Of course "Piranha Part Two: The Spawning" is only famous now because of its association with director James Cameron. But when you dig around it becomes apparent, depending on which version you read, that Cameron only worked on the movie a week as director before being replaced by producer Ovidio G. Assonitis but had to give James Cameron directing credit due to some legal clause it had to have an American director. To be honest it doesn't take long before realising that Cameron's input into the movie was limited if you decide to watch "Piranha Part Two: The Spawning", which frankly I can't recommend doing.
Part of the reason for that is simply "Piranha Part Two: The Spawning" is a text book creature feature which of course when you compare it to say "Jaws" is a poor copy. I say that because we have an island, we have not just the danger of piranhas but these are mutant piranhas which can also fly, on top of that we have the local boss who won't ruin the tourist trade, the estranged wife as well as a son in a boat.
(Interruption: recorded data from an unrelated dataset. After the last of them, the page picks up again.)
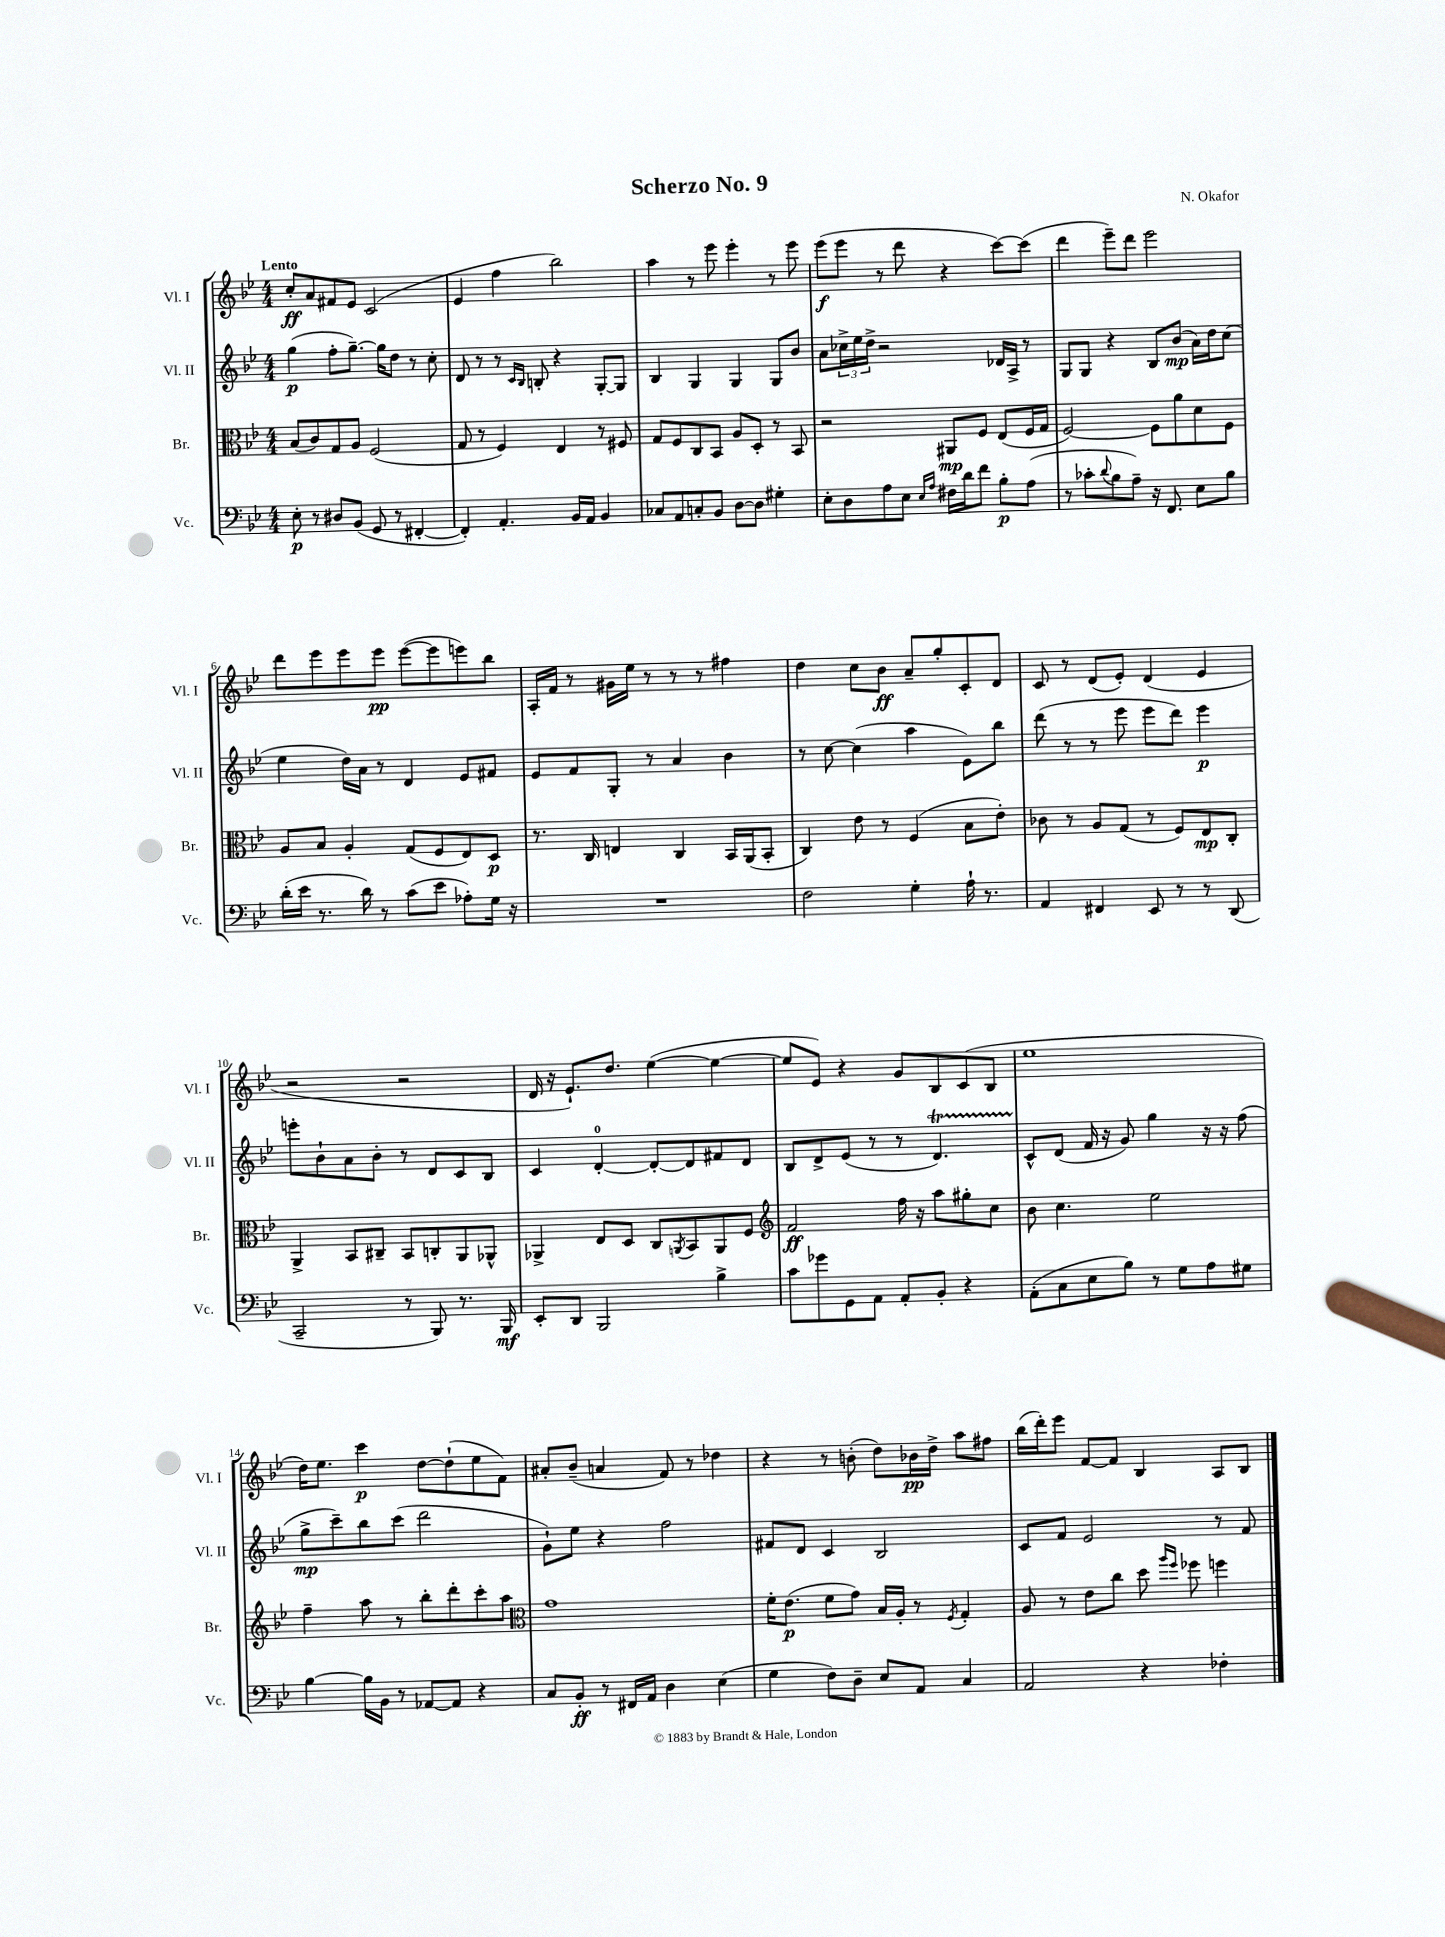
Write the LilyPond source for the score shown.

\header { title = "Scherzo No. 9" composer = "N. Okafor" }
<<
\new StaffGroup <<
\new Staff = "s0" \with { instrumentName = "Vl. I" shortInstrumentName = "Vl. I" } {
    \clef treble \key bes \major \numericTimeSignature \time 4/4 \tempo "Lento"
    c''8-.\ff a'8 fis'8 ees'8 c'2( |
    ees'4 f''4 bes''2) |
    a''4 r8 ees'''8 ees'''4-. r8 ees'''8 |
    ees'''8\f( ees'''8 r8 d'''8 r4 c'''8~) c'''8( |
    d'''4 ees'''8--) d'''8 ees'''2 |
    d'''8 ees'''8 ees'''8 ees'''8\pp ees'''8~( ees'''8 e'''8) bes''8 |
    a16-. f'16 r8 gis'16 ees''16 r8 r8 r8 fis''4 |
    d''4 c''8 bes'8\ff a'8-- g''8-. c'8-. d'8 |
    c'8 r8 d'8( ees'8-.) d'4( ees'4 |
    r2 r2 |
    d'16 r16 ees'8.-!) d''8. ees''4~( ees''4~ |
    ees''8 ees'8) r4 g'8 bes8 c'8( bes8 |
    ees''1 |
    d''16) ees''8. c'''4\p d''8~ d''8-!( ees''8 f'8) |
    ais'8-. bes'8--( a'4 f'8) r8 des''4 |
    r4 r8 b'8-.( d''8) bes'16\pp d''16-> a''8 fis''8 |
    bes''16( d'''16-.) ees'''8 f'8~ f'8 bes4 a8 bes8 \bar "|." |
}
\new Staff = "s1" \with { instrumentName = "Vl. II" shortInstrumentName = "Vl. II" } {
    \clef treble \key bes \major \numericTimeSignature \time 4/4
    g''4\p( f''8-. g''8.~--) g''16 d''8 r8 c''8-. |
    d'8 r8 r8 \grace { c'16 bes16 } b8-. r4 g8~-. g8 |
    bes4 g4 g4 g8 bes'8 |
    a'8 \tuplet 3/2 { ces''16-> ees''16 d''16-> } r2 des'16 a16-> r8 |
    g8 g8 r4 bes8 bes'8\mp( a'16) d''16 c''8( |
    ees''4 d''16) a'16 r8 d'4 ees'8 fis'8 |
    ees'8 f'8 g8-. r8 a'4 bes'4 |
    r8 c''8~ c''4( a''4 ees'8) bes''8 |
    d'''8( r8 r8 ees'''8 ees'''8 d'''8) ees'''4\p |
    e'''8-. bes'8-! a'8 bes'8-. r8 d'8 c'8 bes8 |
    c'4 d'4-0~-. d'8~-. d'8 fis'8 d'8 |
    bes8 d'8-> ees'8( r8 r8 d'4.\startTrillSpan) |
    c'8-^\stopTrillSpan d'8( f'16 r16 g'8) g''4 r16 r16 f''8( |
    g''8->\mp c'''8--) bes''8 c'''8( d'''2 |
    g'8-!) ees''8 r4 f''2 |
    fis'8 d'8 c'4 bes2 |
    c'8 f'8 ees'2 r8 f'8 \bar "|." |
}
\new Staff = "s2" \with { instrumentName = "Br." shortInstrumentName = "Br." } {
    \clef alto \key bes \major \numericTimeSignature \time 4/4
    bes8( c'8) g8 a8 f2( |
    g8 r8 f4) ees4 r8 fis8 |
    g8 f8 c8 bes,8 a8 d8-. r8 bes,8 |
    r2 ais,8\mp f8 ees8( f16 g16 |
    f2~) f8 a'8 d'8 f8 |
    a8 bes8 a4-. g8( f8 ees8) d8\p |
    r8. c16 e4 c4 bes,16 a,16( bes,8-. |
    c4) ees'8 r8 f4( bes8 ees'8-.) |
    ces'8 r8 a8 g8( r8 f8) ees8\mp c8-. |
    a,4-> bes,8 cis8-- bes,8 c8-. a,8 aes,8-^ |
    aes,4-> ees8 d8 c8 \acciaccatura { a,8 } bes,8 a,8 f8 |
    \clef treble f'2\ff f''16 r16 a''8 gis''8-. c''8 |
    bes'8 c''4. ees''2 |
    f''4-- a''8 r8 bes''8-. d'''8-. c'''8-. a''8 |
    \clef alto g'1 |
    f'16-. ees'8.\p( f'8 g'8) bes16 a16-. r8 \acciaccatura { f8 } g4-. |
    a8 r8 ees'8 c''8 d''8 \grace { a''16 f''16 } fes''8 f''4 \bar "|." |
}
\new Staff = "s3" \with { instrumentName = "Vc." shortInstrumentName = "Vc." } {
    \clef bass \key bes \major \numericTimeSignature \time 4/4
    ees8-.\p r8 dis8 bes,8( g,8 r8 fis,4~-. |
    fis,4-.) a,4.-. bes,16 a,16 bes,4 |
    ces8 a,8 c8-. bes,8 d8~ d8 gis4-. |
    ees8-. d8 a8 ees8 \grace { ees16 a16 } fis16 d'16 f'8 bes8-.\p a8( |
    r8 ces'8-. \appoggiatura { d'8 } bes8 a8--) r16 f,8. ees8 bes8 |
    d'16-.( ees'16 r8. d'16) r8 c'8( ees'8 aes8-.) g16 r16 |
    R1 |
    f2 g4-. a16-! r8. |
    a,4 fis,4 ees,8 r8 r8 d,8( |
    c,2-- r8 bes,,8) r8. bes,,16\mf |
    ees,8-. d,8 bes,,2 bes4-> |
    c'8 ges'8 g,8 a,8 a,8-. bes,8-. r4 |
    a,8-.( c8 ees8 bes8) r8 g8 a8 gis8 |
    bes4~ bes16 bes,16 r8 aes,8~ aes,8 r4 |
    c8 bes,8-.\ff r8 fis,16 a,16 d4 ees4( |
    g4 f8) d8-- ees8 a,8 c4 |
    a,2 r4 fes4-. \bar "|." |
}
>>
>>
Take out the mutant piranha part and "Piranha Part Two: The Spawning" could be just about any other creature feature. Even during the first half the use of nudity adds little to the movie although I am sure as a teenager back in the 80s I would have thought differently.
One of the curious things, in fact about the only thing in "Piranha Part Two: The Spawning" worth mentioning is the array of characters. On one hand you have Anne, Steve, Chris and a tourist called Tyler Sherman, who has a secret, and these characters are all played pretty straight. But then surrounding them you have characters who feel like they belong in a spoof movie with many played not only over the top but done so poorly.
What this all boils down to is that "Piranha Part Two: The Spawning" is simply bad and truth be told not even worth watching for the curious factor of it having James Cameron as the named director.